Attività
• 1. Rispondi a queste domande sul blocco di testo:
(a) Che cosa vendeva il signore che indicò al gruppetto la direzione giusta?
(b) Come si chiama la cartoleria aperta da Rosalie?
(c) Che professione ha Robert Sherman?
• 2. Trascrivi fedelmente dal blocco di testo il passo che comincia con "Quando io e" e termina con "anche quei momenti.".

Quando io e il mio gruppetto arrivammo sotto la Tour Eiffel, stavamo cercando disperatamente un posto economico in cui mangiare (una rarità praticamente!). Avevamo optato per Mc Donald's, ma pur avendo chiesto a ben 3 signori, tutti quanti ci avevano dirottato altrove. Simpatici i francesi... infine, chiedemmo a un signore che vendeva braccialetti di corda. Ci disse che dall'Africa era passato in Italia per raggiungere la Francia e parlava italiano. Ci indicò finalmente la direzione giusta. 
Nel pomeriggio, dopo aver ripreso un po' di energie, salimmo a Montmartre, visitando la Basilica del Sacro Cuore. Ricordo poco della serata. Ero stanca, ma certamente le foto avranno immortalato anche quei momenti.
Questa fu la mia unica volta a Parigi. Ci sarei voluta tornare, ma non nego che sia una meta piuttosto costosa e che, in questi anni, non me lo sia potuto permettere. Una mia amica, una volta, mi disse: "Ci tornerai per il tuo viaggio di nozze, che dici?". All'epoca mi misi a ridere, già disillusa su quell'opportunità futura che classificavo tra le cose "impossibili". E infatti, a Parigi non ci sono tornata, né da sola, né accompagnata... ma mai dire mai.


Detto ciò, passiamo alla storia vera e propria. Rosalie è un po' come me: mentre a tutte le bambine (o quasi) piaceva il rosa, a me affascinava l'azzurro, il colore del cielo e, di conseguenza, del mare. Anche gli occhi di Rosalie sono azzurri e si abbinano perfettamente a una lunga treccia castana. La nostra protagonista è un'artista, osteggiata dalla sua mamma (tipico) che avrebbe voluto per lei un futuro diverso. Ma Rosalie, una volta terminati gli studi, è felice così e riesce ad aprirsi una cartoleria "Luna Luna", dove vende deliziosi bigliettini che dipinge lei stessa, penne, matite, colori e tutti quegli oggetti bellissimi che si trovavano nelle cartolerie di qualche anno fa (a Roma, questo tipo di negozi sono quasi scomparsi).
Al suo negozio, un giorno, si presenta un tale Max Marchais che, molto goffamente, fa cadere un espositore. L'uomo, dai profondi occhi azzurri e dalla gentilezza di altri tempi, le chiede di illustrare il suo nuovo libro di fiabe, "La tigre azzurra". Rosalie rimane stupefatta: Max Marchais, l'autore di cui aveva letto tanti libri da bambina, le chiedeva una cosa del genere? La ragazza è al settimo cielo e inizia a lavorare per questo progetto, finché il libretto non va in stampa.
Ma la felicità non dura per sempre... perché un pomeriggio, mentre Rosalie è in negozio, un bellissimo uomo, biondo con occhi azzurri in cui perdersi, si è bloccato davanti alla vetrina e fissa "La tigre azzurra". Poi varca la soglia, ma sembra fuori di sé: è un professore americano di letteratura, si chiama Robert Sherman e ritiene che la storia della tigre sia sua. Vuole denunciare sia Rosalie che Marchais! Come finirà?

Record del dataset
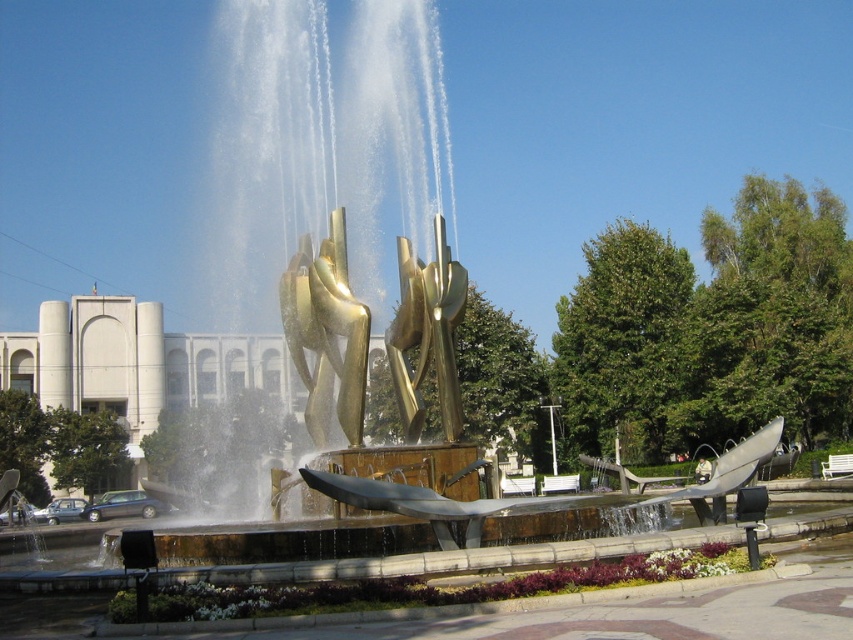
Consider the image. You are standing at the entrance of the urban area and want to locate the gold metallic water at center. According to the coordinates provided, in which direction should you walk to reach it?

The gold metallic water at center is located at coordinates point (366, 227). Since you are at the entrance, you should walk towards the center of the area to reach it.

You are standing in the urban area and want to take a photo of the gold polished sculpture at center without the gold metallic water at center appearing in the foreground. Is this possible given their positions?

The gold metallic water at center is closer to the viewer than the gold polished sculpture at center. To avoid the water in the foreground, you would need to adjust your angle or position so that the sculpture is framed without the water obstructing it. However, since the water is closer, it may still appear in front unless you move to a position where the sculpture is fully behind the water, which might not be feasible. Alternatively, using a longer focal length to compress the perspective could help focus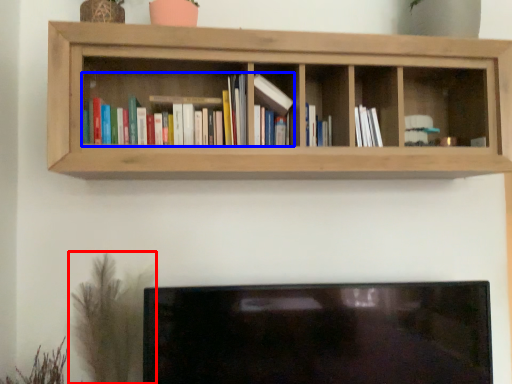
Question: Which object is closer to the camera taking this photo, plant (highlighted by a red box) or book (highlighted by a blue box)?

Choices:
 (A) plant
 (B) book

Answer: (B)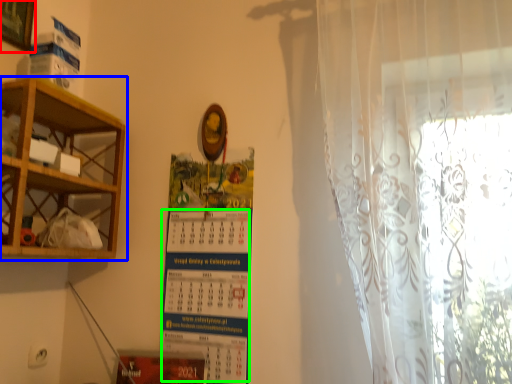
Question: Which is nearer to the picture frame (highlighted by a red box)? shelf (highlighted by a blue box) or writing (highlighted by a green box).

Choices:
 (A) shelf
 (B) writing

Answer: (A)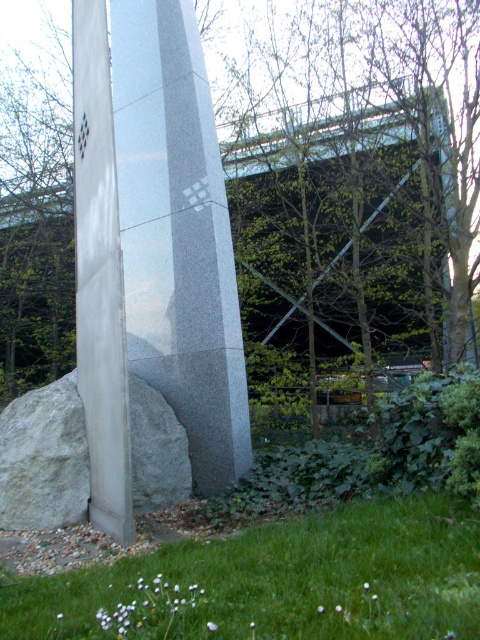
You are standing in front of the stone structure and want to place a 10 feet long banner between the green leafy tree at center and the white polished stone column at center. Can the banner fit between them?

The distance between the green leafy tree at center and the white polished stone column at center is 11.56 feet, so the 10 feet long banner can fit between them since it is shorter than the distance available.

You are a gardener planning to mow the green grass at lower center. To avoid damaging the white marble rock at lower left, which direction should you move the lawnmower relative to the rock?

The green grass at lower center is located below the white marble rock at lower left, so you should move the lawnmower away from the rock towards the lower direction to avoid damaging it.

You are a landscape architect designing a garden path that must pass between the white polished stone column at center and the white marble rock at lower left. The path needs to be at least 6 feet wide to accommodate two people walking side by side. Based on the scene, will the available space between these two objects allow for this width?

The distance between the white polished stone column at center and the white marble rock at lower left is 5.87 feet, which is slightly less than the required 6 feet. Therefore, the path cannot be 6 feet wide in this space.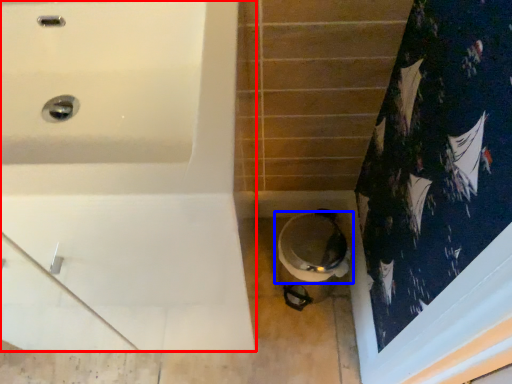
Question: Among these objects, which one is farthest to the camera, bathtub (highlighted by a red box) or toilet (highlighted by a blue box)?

Risposte
• 1.
(a) Braccialetti di corda.
(b) "Luna Luna".
(c) È un professore americano di letteratura.

• 2.
Quando io e il mio gruppetto arrivammo sotto la Tour Eiffel, stavamo cercando disperatamente un posto economico in cui mangiare (una rarità praticamente!). Avevamo optato per Mc Donald's, ma pur avendo chiesto a ben 3 signori, tutti quanti ci avevano dirottato altrove. Simpatici i francesi... infine, chiedemmo a un signore che vendeva braccialetti di corda. Ci disse che dall'Africa era passato in Italia per raggiungere la Francia e parlava italiano. Ci indicò finalmente la direzione giusta. 
Nel pomeriggio, dopo aver ripreso un po' di energie, salimmo a Montmartre, visitando la Basilica del Sacro Cuore. Ricordo poco della serata. Ero stanca, ma certamente le foto avranno immortalato anche quei momenti.